Copy the data below, swapping every "surveyor" for "inspector" and keeping everything else the same. Omit the pictures from your copy.

╭─ Material for this exercise

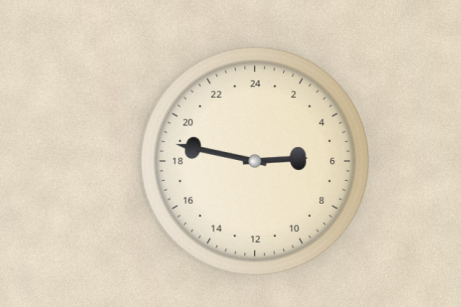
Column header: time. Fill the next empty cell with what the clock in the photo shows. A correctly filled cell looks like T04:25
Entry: T05:47
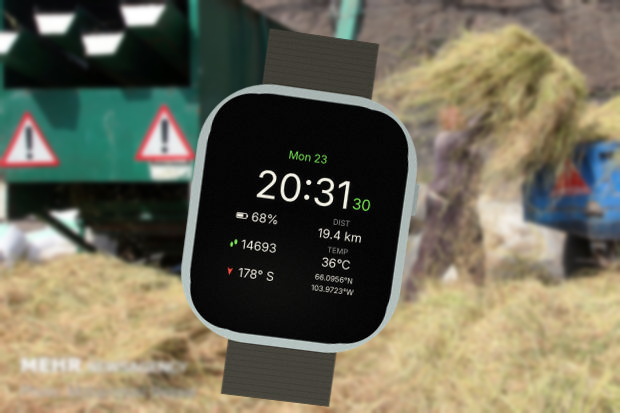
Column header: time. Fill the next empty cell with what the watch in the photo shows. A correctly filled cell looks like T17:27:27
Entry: T20:31:30
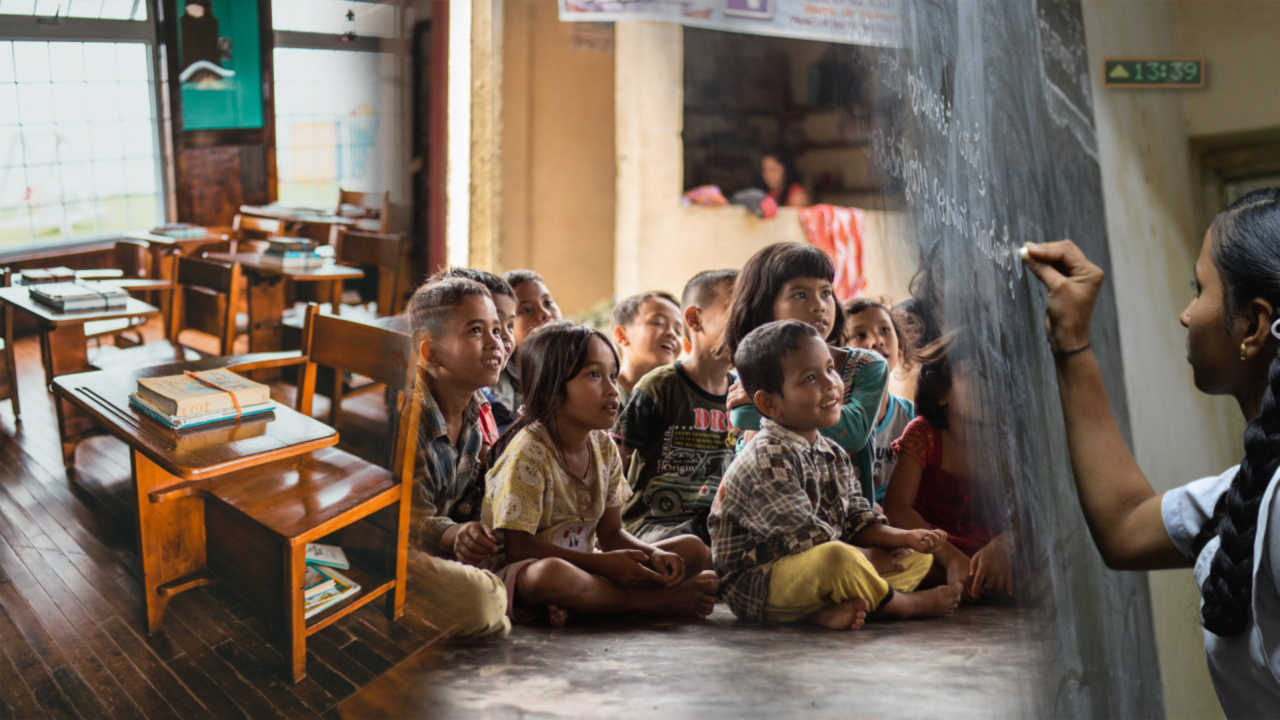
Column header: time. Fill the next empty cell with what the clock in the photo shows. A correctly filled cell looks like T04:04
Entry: T13:39
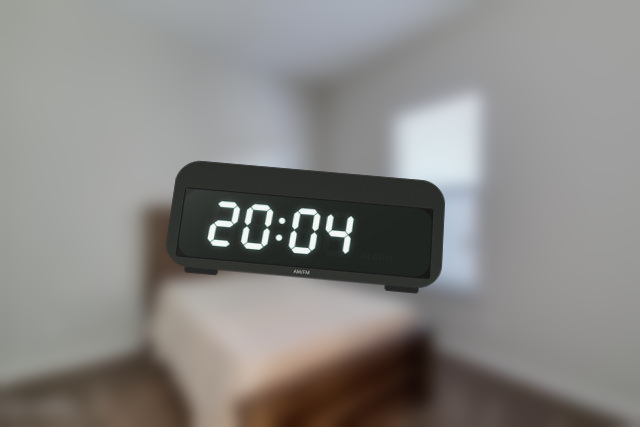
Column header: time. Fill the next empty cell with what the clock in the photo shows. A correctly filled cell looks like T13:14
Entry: T20:04
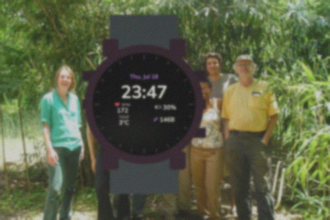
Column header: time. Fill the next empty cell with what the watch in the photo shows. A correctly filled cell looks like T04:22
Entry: T23:47
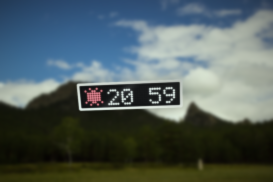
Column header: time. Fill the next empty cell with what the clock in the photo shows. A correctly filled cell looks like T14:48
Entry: T20:59
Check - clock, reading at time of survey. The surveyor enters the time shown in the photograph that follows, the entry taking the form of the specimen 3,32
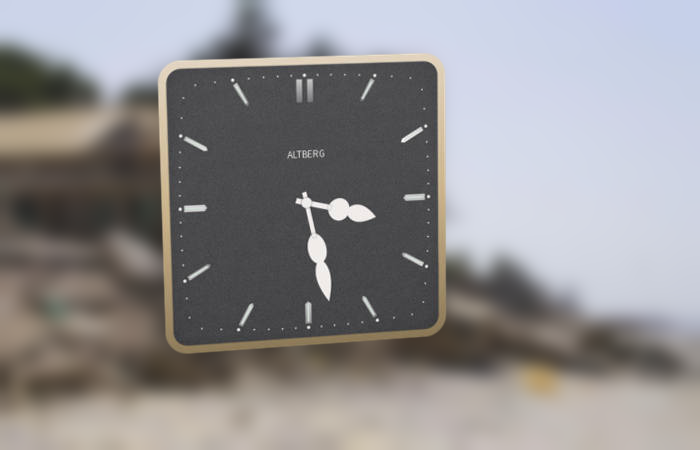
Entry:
3,28
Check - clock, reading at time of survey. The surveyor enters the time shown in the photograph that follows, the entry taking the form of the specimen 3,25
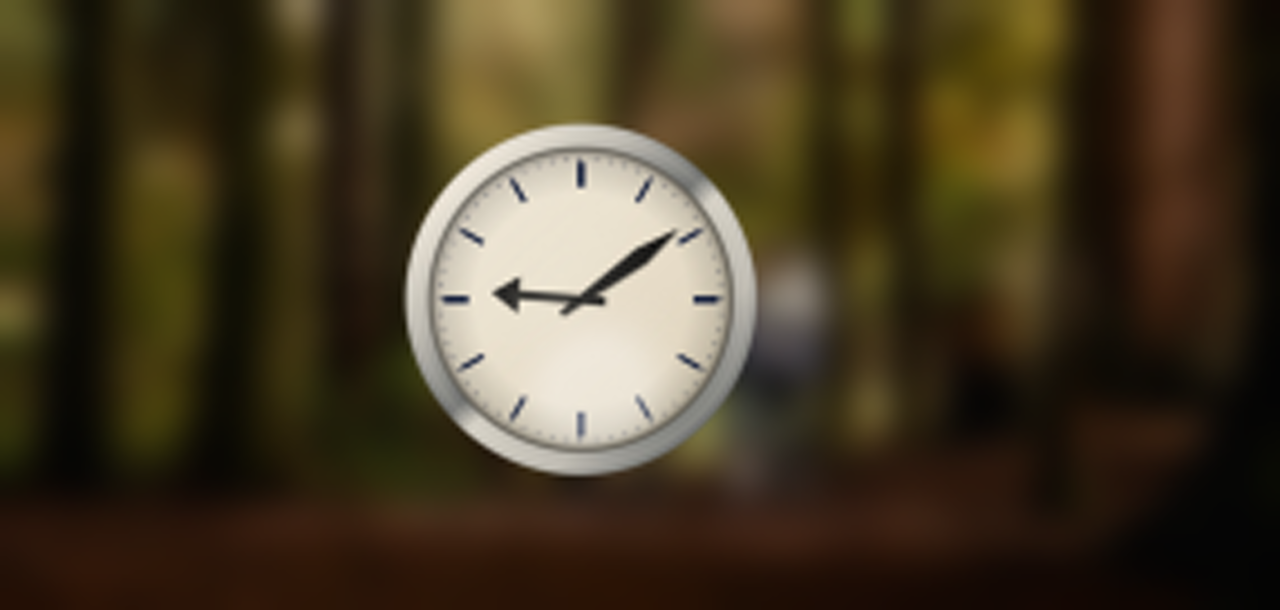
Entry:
9,09
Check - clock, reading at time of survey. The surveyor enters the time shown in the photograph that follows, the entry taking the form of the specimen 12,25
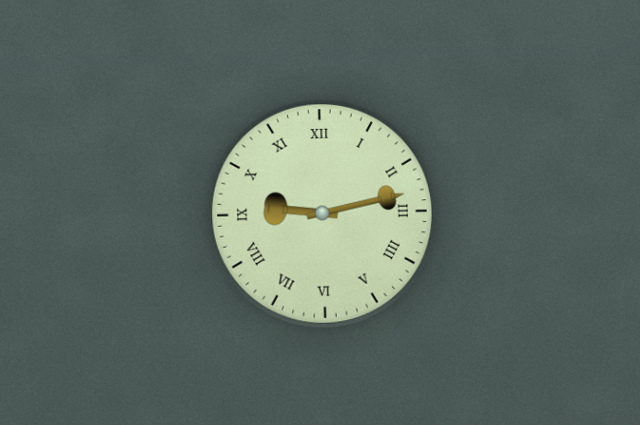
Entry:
9,13
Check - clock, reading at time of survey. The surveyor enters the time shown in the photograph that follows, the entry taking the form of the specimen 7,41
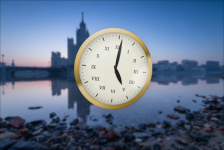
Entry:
5,01
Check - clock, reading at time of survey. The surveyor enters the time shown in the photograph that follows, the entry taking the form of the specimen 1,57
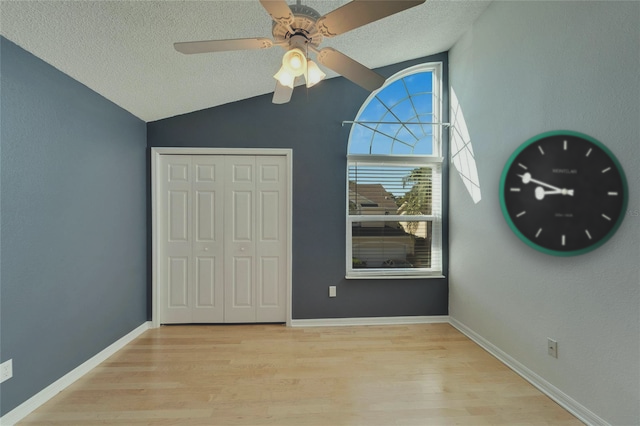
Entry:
8,48
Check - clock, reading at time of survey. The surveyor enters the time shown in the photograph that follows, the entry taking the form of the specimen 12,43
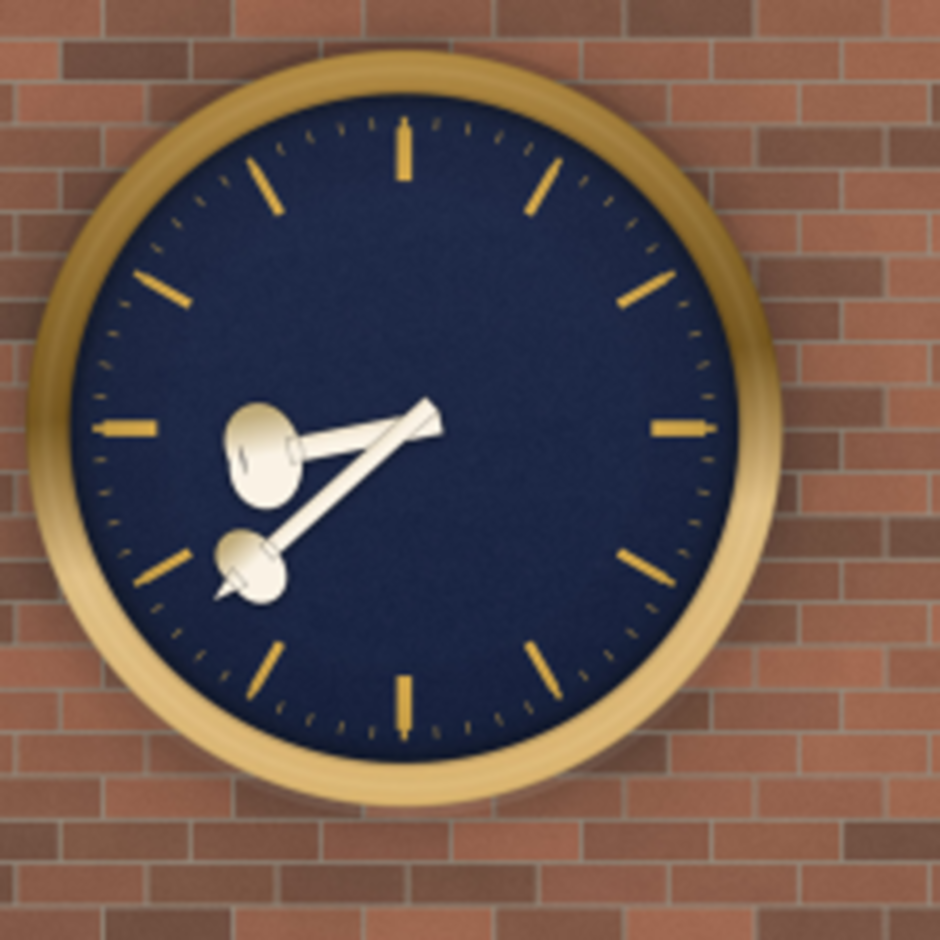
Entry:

╰─

● **Answer to this task**:
Column header: time. Fill the next empty cell with what the clock in the photo shows. A correctly filled cell looks like T04:25
Entry: T05:47
Column header: time. Fill the next empty cell with what the watch in the photo shows. A correctly filled cell looks like T17:27:27
Entry: T20:31:30
Column header: time. Fill the next empty cell with what the clock in the photo shows. A correctly filled cell looks like T04:04
Entry: T13:39
Column header: time. Fill the next empty cell with what the clock in the photo shows. A correctly filled cell looks like T13:14
Entry: T20:04
Column header: time. Fill the next empty cell with what the watch in the photo shows. A correctly filled cell looks like T04:22
Entry: T23:47
Column header: time. Fill the next empty cell with what the clock in the photo shows. A correctly filled cell looks like T14:48
Entry: T20:59
Check - clock, reading at time of survey. The inspector enters the time shown in the photograph that follows, the entry taking the form of the specimen 3,32
Entry:
3,28
Check - clock, reading at time of survey. The inspector enters the time shown in the photograph that follows, the entry taking the form of the specimen 3,25
Entry:
9,09
Check - clock, reading at time of survey. The inspector enters the time shown in the photograph that follows, the entry taking the form of the specimen 12,25
Entry:
9,13
Check - clock, reading at time of survey. The inspector enters the time shown in the photograph that follows, the entry taking the form of the specimen 7,41
Entry:
5,01
Check - clock, reading at time of survey. The inspector enters the time shown in the photograph that follows, the entry taking the form of the specimen 1,57
Entry:
8,48
Check - clock, reading at time of survey. The inspector enters the time shown in the photograph that follows, the entry taking the form of the specimen 12,43
Entry:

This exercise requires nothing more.